As 590 mil mortes causadas pela pandemia de Covid-19 no Brasil durante o governo Bolsonaro são a face mais visível da destruição nacional iniciada há 1 mil dias pelo presidente. É impossível desconsiderar a parcela de mortes decorrentes de uma política sanitária negacionista, desorganizada e sobre a qual pesam fortes indícios de tentativa de corrupção na compra de vacinas indianas. O total de óbitos é assombroso. Mas não é só na saúde que o País piorou. Estamos muito piores na educação, na cultura, na diplomacia, no meio-ambiente – áreas que desde o início do atual governo estão sob comando da ala “ideológica” – e estamos  piores também na economia, por dois motivos.

O primeiro é que ela não avança sozinha quando há total falta de entendimento de um presidente sobre quais são prioridades de um governo. Se a a inflação, o dólar e os juros estão subindo, em grande parte é devido aos ruídos que Bolsonaro causa, seja em sua relação com os demais poderes, seja pelas mentiras que ele conta, seja porque jamais teve um projeto de futuro para o Brasil, exceto o de tomar e se manter no poder.

+ Inflação é o filho zero-cinco do presidente

E disso decorre o outro motivo para estarmos sofrendo as consequências econômicas de um governo ruim e que fará tudo para se autopreservar.
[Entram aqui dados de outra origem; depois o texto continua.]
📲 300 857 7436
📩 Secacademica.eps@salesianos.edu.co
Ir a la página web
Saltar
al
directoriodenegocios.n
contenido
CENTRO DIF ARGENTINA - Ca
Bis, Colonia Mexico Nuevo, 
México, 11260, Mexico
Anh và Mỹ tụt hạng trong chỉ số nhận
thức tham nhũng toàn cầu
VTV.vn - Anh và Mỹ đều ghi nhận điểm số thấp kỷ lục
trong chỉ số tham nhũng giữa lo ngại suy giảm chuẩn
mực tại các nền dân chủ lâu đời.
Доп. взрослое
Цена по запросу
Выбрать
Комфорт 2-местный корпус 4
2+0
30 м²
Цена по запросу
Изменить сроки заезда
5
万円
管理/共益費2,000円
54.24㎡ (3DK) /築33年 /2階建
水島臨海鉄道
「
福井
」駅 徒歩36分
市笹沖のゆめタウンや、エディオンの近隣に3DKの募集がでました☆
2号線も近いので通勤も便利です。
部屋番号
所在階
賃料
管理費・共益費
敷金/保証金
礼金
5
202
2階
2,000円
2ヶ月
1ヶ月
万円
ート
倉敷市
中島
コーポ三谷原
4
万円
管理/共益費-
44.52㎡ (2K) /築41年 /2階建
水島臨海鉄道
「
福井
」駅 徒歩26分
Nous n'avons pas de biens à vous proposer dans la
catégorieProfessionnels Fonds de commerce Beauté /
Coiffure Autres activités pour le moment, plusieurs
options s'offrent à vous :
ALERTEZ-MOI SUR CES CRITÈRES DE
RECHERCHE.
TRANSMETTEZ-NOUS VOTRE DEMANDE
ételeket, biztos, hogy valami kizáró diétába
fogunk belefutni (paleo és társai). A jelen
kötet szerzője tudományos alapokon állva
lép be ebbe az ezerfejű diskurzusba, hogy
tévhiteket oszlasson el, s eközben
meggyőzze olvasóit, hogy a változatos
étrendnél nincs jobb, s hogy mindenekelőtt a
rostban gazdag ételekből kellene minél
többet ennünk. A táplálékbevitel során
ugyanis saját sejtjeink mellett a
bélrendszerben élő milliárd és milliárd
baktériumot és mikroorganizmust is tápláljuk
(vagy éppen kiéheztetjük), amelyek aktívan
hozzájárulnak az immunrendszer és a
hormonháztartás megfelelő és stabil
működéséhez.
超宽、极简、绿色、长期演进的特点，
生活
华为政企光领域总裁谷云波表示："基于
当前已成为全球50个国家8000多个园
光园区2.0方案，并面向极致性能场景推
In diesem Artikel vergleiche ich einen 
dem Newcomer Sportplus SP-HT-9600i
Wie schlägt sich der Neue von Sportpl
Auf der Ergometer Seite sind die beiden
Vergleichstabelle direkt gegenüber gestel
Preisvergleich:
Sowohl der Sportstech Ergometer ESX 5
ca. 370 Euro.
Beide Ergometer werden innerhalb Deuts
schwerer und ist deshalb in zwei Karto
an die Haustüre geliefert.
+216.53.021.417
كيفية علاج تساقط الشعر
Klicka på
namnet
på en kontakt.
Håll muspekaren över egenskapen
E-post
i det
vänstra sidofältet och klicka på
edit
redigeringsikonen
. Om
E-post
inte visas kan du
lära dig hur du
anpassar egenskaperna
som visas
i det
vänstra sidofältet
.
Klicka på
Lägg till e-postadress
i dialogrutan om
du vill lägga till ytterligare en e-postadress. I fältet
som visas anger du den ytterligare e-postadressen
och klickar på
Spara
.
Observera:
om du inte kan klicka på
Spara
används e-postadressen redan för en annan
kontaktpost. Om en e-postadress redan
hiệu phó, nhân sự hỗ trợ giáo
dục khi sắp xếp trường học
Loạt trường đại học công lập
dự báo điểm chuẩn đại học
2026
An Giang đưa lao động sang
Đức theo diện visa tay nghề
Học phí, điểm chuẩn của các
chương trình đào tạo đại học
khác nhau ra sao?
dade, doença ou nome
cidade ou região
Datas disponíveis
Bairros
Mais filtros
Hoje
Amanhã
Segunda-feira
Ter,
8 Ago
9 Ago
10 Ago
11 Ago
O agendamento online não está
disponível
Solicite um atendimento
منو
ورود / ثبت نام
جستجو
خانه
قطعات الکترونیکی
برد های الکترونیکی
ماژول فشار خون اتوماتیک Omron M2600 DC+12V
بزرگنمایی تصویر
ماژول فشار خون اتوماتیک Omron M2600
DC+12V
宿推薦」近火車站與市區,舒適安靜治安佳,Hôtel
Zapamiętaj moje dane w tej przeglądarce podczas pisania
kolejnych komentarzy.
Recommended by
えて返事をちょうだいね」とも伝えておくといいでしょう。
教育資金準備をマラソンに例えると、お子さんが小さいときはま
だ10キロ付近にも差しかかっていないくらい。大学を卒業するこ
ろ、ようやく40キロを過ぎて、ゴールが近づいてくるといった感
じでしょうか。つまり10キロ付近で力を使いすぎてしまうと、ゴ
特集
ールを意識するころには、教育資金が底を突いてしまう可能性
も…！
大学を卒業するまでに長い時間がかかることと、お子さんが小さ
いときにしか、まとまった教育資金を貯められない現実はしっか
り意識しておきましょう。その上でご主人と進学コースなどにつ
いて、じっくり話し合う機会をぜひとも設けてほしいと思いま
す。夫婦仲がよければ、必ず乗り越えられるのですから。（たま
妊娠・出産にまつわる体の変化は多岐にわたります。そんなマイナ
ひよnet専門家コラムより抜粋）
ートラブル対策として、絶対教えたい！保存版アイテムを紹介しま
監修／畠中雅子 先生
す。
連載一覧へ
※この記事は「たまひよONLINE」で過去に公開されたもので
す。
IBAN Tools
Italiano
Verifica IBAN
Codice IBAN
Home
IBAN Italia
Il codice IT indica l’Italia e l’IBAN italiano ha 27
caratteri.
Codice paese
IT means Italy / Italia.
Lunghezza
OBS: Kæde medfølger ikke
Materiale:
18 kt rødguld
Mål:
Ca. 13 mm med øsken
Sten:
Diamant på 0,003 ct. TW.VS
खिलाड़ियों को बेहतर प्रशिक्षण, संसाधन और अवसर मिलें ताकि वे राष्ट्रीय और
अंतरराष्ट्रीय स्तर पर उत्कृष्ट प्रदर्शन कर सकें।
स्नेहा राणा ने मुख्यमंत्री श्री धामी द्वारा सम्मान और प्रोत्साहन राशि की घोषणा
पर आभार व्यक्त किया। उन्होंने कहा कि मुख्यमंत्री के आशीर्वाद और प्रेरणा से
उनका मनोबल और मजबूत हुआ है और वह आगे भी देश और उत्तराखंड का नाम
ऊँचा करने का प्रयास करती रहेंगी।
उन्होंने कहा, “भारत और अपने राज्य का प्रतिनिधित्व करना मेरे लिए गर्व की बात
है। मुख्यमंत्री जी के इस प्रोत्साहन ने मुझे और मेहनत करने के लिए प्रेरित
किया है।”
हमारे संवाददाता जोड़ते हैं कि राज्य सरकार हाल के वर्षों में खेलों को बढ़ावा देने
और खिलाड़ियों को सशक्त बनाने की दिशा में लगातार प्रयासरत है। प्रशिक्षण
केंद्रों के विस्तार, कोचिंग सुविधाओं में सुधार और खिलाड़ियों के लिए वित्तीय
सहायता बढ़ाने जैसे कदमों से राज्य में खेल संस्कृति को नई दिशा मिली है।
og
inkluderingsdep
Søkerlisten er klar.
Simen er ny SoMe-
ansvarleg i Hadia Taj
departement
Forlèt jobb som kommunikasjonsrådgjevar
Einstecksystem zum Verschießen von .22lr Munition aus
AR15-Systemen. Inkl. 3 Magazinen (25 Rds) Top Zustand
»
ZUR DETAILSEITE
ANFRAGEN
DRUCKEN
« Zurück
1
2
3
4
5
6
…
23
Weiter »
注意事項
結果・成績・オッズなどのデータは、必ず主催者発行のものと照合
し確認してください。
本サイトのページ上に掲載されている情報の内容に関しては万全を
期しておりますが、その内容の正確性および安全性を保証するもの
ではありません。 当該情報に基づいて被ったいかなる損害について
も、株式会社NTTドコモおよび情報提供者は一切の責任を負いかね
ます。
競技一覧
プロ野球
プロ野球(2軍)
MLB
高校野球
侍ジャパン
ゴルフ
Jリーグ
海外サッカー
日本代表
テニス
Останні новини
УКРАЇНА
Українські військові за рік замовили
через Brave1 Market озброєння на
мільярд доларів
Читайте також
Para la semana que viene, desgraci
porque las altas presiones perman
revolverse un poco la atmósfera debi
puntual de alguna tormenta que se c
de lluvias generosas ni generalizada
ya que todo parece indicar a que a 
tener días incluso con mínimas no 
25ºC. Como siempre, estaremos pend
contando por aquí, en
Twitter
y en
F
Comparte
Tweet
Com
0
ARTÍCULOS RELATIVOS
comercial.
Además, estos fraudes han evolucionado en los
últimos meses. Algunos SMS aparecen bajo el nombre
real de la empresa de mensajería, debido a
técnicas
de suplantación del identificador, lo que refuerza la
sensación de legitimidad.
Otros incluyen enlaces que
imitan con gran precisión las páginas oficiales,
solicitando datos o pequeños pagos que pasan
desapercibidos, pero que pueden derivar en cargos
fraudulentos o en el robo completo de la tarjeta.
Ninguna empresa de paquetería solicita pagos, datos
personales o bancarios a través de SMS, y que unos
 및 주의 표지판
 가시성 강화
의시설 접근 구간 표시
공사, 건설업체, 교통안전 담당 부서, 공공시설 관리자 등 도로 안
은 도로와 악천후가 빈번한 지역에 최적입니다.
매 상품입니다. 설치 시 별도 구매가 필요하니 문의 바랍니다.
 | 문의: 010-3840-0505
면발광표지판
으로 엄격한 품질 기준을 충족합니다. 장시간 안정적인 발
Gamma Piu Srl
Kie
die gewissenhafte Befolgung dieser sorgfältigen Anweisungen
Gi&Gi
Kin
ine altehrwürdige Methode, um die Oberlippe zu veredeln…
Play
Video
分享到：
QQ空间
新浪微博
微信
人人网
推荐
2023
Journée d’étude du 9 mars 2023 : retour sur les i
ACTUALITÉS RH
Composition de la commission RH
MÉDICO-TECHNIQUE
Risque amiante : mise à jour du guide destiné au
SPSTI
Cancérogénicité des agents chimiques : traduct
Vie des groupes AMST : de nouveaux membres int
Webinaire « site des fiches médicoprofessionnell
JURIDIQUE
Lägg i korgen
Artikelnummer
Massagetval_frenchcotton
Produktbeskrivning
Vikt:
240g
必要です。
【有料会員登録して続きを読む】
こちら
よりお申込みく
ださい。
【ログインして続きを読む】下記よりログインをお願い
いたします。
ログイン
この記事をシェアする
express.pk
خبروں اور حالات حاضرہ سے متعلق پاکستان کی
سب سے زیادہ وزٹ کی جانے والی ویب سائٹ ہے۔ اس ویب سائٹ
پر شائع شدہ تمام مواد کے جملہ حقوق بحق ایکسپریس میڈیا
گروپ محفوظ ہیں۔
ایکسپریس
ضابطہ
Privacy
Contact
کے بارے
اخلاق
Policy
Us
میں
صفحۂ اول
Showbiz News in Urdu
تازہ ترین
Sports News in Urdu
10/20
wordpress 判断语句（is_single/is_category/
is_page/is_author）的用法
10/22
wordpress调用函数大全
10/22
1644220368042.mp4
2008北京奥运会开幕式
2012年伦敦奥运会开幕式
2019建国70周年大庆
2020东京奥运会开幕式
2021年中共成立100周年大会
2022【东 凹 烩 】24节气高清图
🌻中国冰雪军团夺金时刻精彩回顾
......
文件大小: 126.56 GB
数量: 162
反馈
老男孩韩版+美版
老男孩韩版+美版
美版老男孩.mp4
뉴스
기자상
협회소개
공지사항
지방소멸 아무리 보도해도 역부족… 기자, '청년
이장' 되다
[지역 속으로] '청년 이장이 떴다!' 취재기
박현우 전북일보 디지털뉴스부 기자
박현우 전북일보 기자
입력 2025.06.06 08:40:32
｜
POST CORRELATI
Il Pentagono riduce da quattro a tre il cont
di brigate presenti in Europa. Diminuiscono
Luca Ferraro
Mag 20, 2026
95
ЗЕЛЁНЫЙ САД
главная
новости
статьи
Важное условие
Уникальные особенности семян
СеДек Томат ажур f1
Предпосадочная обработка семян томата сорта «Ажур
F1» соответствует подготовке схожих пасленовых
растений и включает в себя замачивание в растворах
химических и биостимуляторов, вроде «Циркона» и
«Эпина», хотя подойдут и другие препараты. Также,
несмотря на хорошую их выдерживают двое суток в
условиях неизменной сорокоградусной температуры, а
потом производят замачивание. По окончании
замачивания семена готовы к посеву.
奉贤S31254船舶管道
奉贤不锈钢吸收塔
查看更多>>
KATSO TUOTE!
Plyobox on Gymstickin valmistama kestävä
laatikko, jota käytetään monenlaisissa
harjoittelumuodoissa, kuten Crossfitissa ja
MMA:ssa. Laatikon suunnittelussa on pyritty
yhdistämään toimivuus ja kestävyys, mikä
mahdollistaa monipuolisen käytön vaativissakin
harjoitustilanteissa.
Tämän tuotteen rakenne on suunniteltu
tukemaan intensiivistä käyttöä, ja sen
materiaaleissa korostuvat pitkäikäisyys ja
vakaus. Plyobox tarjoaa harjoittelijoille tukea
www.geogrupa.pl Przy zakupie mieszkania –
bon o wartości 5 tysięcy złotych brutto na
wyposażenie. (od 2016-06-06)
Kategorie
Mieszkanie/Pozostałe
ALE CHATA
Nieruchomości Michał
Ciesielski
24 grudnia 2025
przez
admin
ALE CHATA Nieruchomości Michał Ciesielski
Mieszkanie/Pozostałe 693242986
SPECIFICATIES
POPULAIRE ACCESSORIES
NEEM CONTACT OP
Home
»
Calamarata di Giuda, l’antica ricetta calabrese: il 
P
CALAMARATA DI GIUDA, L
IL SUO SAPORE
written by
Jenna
O “custo Bolsonaro” para tentar se reeleger, em um cenário que aponta sua derrota para qualquer candidato no segundo turno em 2022, é o mais alto possível. O presidente e o ministro da Economia Paulo Guedes farão de tudo para aumentar o Bolsa Família, ou Auxílio Brasil, mesmo que isso signifique calote nos precatórios, pedaladas fiscais e estouro do teto. É dessa gestão temerária que decorre outra parte da falta de confiança de investidores.

Ou seja, se a economia não vai mal pelas sandices e mentiras que Bolsonaro diz, ela vai mal pela ameaça do que ele ainda pode fazer para se manter presidente. Enquanto isso, o Brasil paga a conta na forma de inflação descontrolada (setembro teve a maior para o mês desde o início do Plano Real), desemprego recorde e sem crescimento econômico.

Chega a ser patético que o presidente queira aproveitar o marco dos 1 mil dias de seu governo, com todas as estatísticas ruins que acumula em sua gestão, para promover um roadshow pelo País, antecipando a campanha eleitoral – da qual, aliás, parece não ter saído desde 2018. A agenda de obras que Bolsonaro pretende inaugurar inclui dois trechos de duplicação das rodovias BR 116 e BR 101, na Bahia. Somados, chegam a 10,4 km de asfalto, obras que têm a assinatura do ministro da Infraestrutura, Tarcísio Gomes de Freitas, um dos poucos que não governa sob o fanatismo bolsonarista e que parece saber alocar os recursos de sua pasta. A lista de inaugurações planejadas a partir desta segunda-feira (27) só confirma que Bolsonaro tem muito pouco a mostrar. E as inaugurações ainda dependem de ele não testar positivo para Covid.

Longe dos palanques nos quais pretende continuar governando até as próximas eleições, o presidente sem partido tem uma dívida que jamais conseguirá saldar com os brasileiros. Hoje, metade da população já não acredita no que o presidente diz, segundo o instituto Datafolha. A realidade que se impõe aos olhos de todos é que esse governo mente também por ser incapaz de lidar com a realidade. Prefere contá-la à sua maneira. Pena que sem o talento de uma narradora fascinante como a Sheherazade de “As mil e uma noites”. Nas mil e uma noites do Brasil sob Bolsonaro, o relato é uma tragédia.